Considéré comme un véritable mythe du côté de Bergame, Favini use de son charisme et de son expérience pour motiver les gamins. « Je leur dis toujours : « Vous deviendrez vraiment bons le jour où vous franchirez la haie qui sépare votre terrain d’entraînement de celui de l’équipe première. » » L’inverse, finalement, de la philosophie de l’Udinese, qui recrute des jeunes joueurs dans le monde entier, les fait grandir en les prêtant, et les récupère lorsqu’ils sont arrivés à maturité. L’Atalanta, elle, fait tout à la maison. Et cela fonctionne : cette saison, l’équipe de Colantuono compte 9 joueurs formés au club : Bellini, Canini, Consigli, Capelli, Brivio, Bonaventura, Baselli, Koné et Gentili. Une base solide, avec des joueurs qui se connaissent souvent depuis longtemps, et qui permet à l’Atalanta, depuis près de 50 ans, d’être « stablement » en Serie A. Stablement entre guillemets, parce que, régulièrement, l’Atalanta descend en Serie B, mais n’y reste jamais bien longtemps. Les six dernières relégations (1987, 1994, 1998, 2003, 2005, 2010) se sont toutes soldées par une remontée immédiate, dès la saison suivante (sauf en 1998, où il a fallu deux ans). Et à chaque fois, dans l’équipe qui aide le club à remonter en Serie A, il y a, au moins, 50% de joueurs formés au club. Une vraie philosophie.

« Je ne sais pas ce qu’il est devenu »

Enfin, Mino Favini a deux dernières fiertés. La première, c’est son flair, qu’il raconte toujours au travers d’une seule et même anecdote. « C’était la finale pour le Scudetto des « Giovanissimi nazionali ». Atalanta-Juventus. Nous sommes sacrés champions d’Italie aux tirs au but, grâce à Consigli qui arrête un pénalty de Giovinco. Malgré cette erreur, je comprends que Giovinco est un phénomène.
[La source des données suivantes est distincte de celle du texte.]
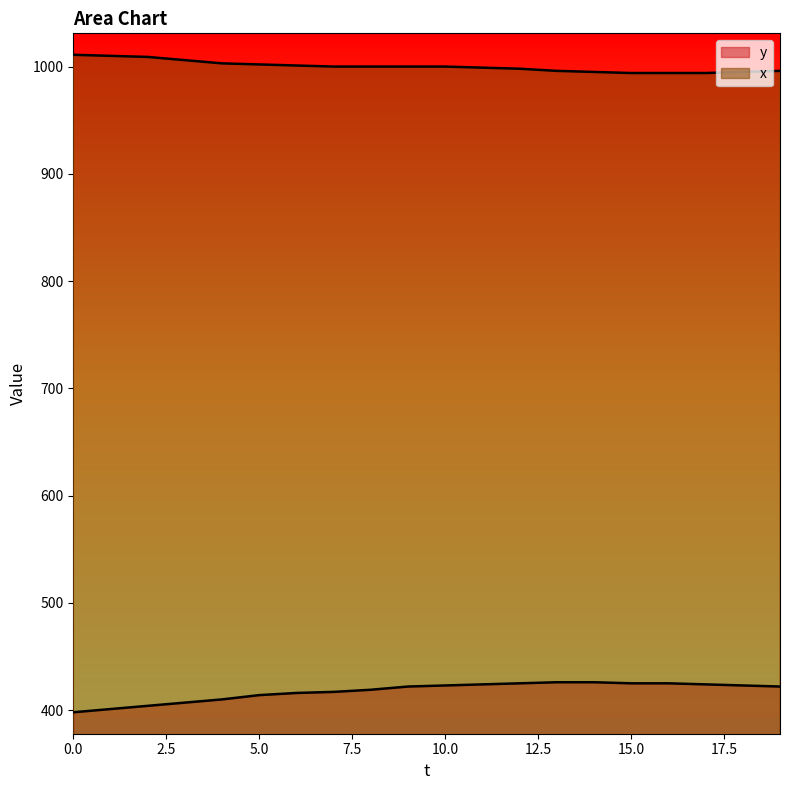

Does the chart have visible grid lines?

No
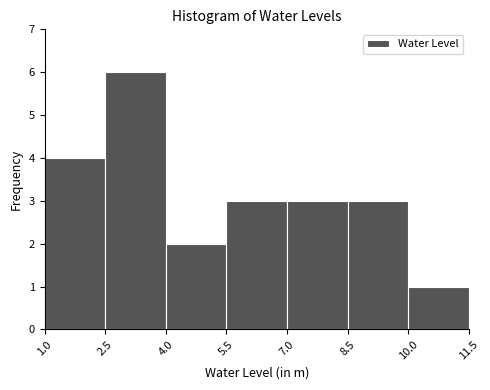

Reading left to right, transcribe this chart: for each bar, give the range it covers on the x-axis and its height. The values are not printed on the chart, so give them approximately, as read against the axis.

1.0 to 2.5: 4
2.5 to 4.0: 6
4.0 to 5.5: 2
5.5 to 7.0: 3
7.0 to 8.5: 3
8.5 to 10.0: 3
10.0 to 11.5: 1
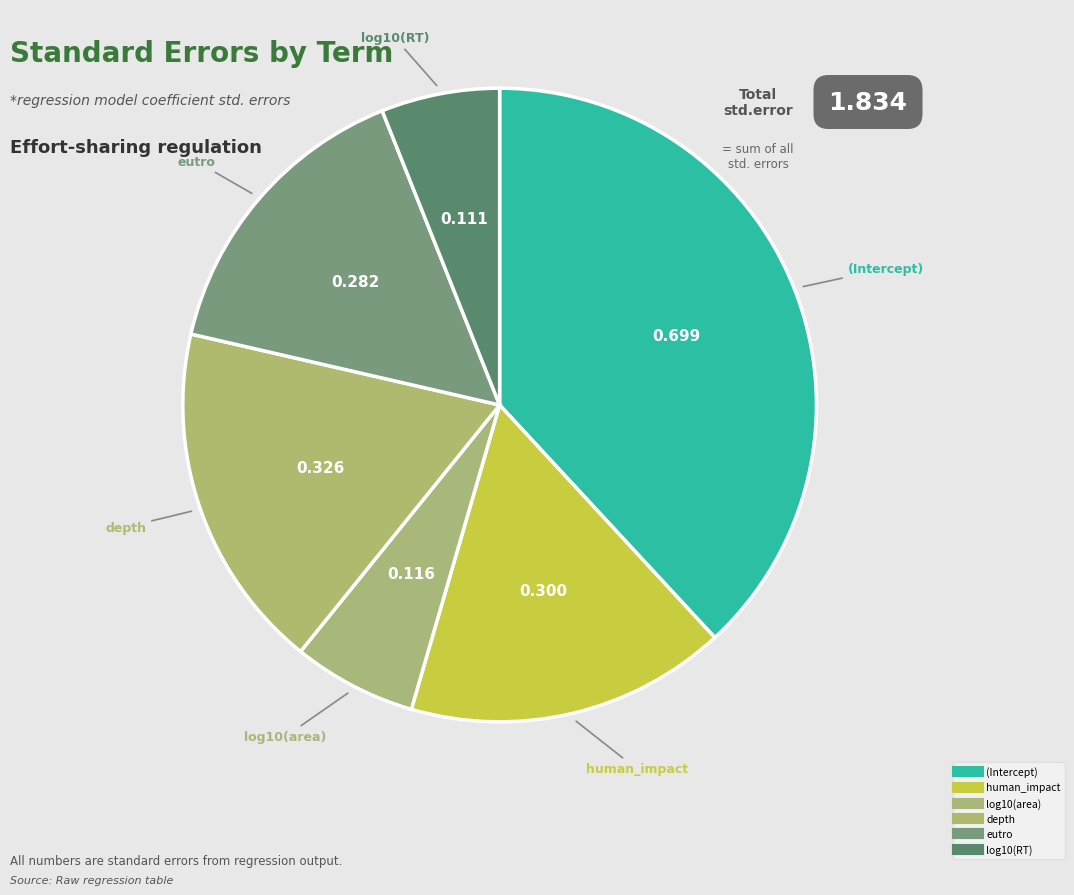

Is it true that depth is 6% of the pie?

False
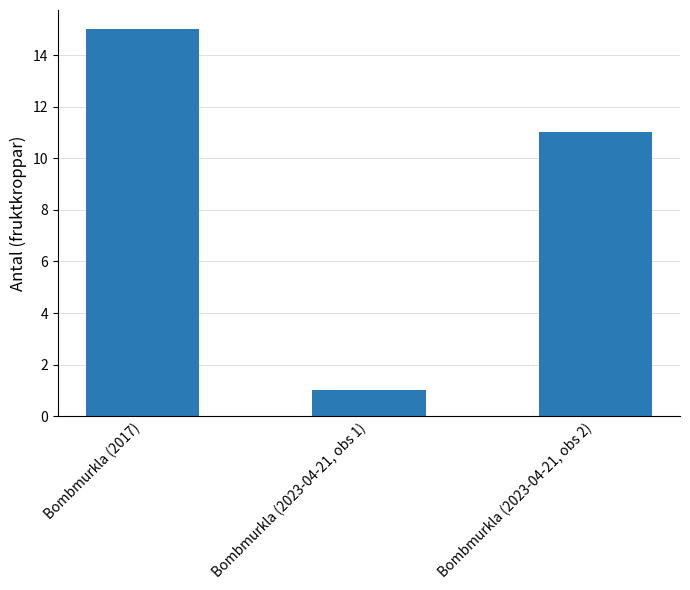

Which has a higher value, Bombmurkla (2023-04-21, obs 1) or Bombmurkla (2017)?

Bombmurkla (2017)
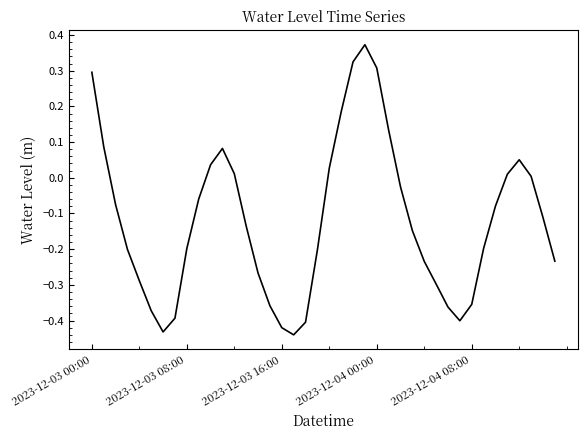

Rank the categories by value from highest to lowest.

23, 22, 24, 2023-12-03 00:00, 21, 25, 2023-12-03 08:00, 11, 36, 10, 20, 12, 35, 37, 26, 9, 2023-12-03 16:00, 34, 38, 13, 27, 33, 8, 2023-12-04 00:00, 19, 39, 28, 14, 2023-12-04 08:00, 29, 32, 15, 30, 5, 7, 31, 18, 16, 6, 17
Mais dans les vestiaires, l’un de nos joueurs vient me voir et me dit : « Il ne fera jamais rien, celui-là ! Il est beaucoup trop petit ! » Je lui réponds : « On verra dans quelques années où tu seras et où lui en sera. » Giovinco est aujourd’hui à la Juve et en Nazionale. Le nôtre ? Je ne sais même pas ce qu’il est devenu » , se remémore celui qui regrette qu’en Italie, les jeunes joueurs soient systématiquement prêtés dans des divisions inférieures pour faire leurs armes. « Il faudrait plus de courage et de patience » , assure-t-il. La seconde fierté, ce n’est pas un joueur qu’il a formé, mais bien un entraîneur qu’il a lancé dans le grand bain. Un certain Cesare Prandelli. « En 1990, lorsqu’il a arrêté sa carrière de joueur, j’ai tout de suite pensé qu’il avait la carrure et la prestance pour devenir entraîneur. Il a entraîné chez nous pendant 7 ans, avant de partir à Lecce. Et aujourd’hui… » Aujourd’hui, la Nazionale. C’est beau. En tout cas, une chose est sûre : pour que l’Italie retrouve de sa superbe, il faudrait des dizaines et des dizaines de Mino Favini.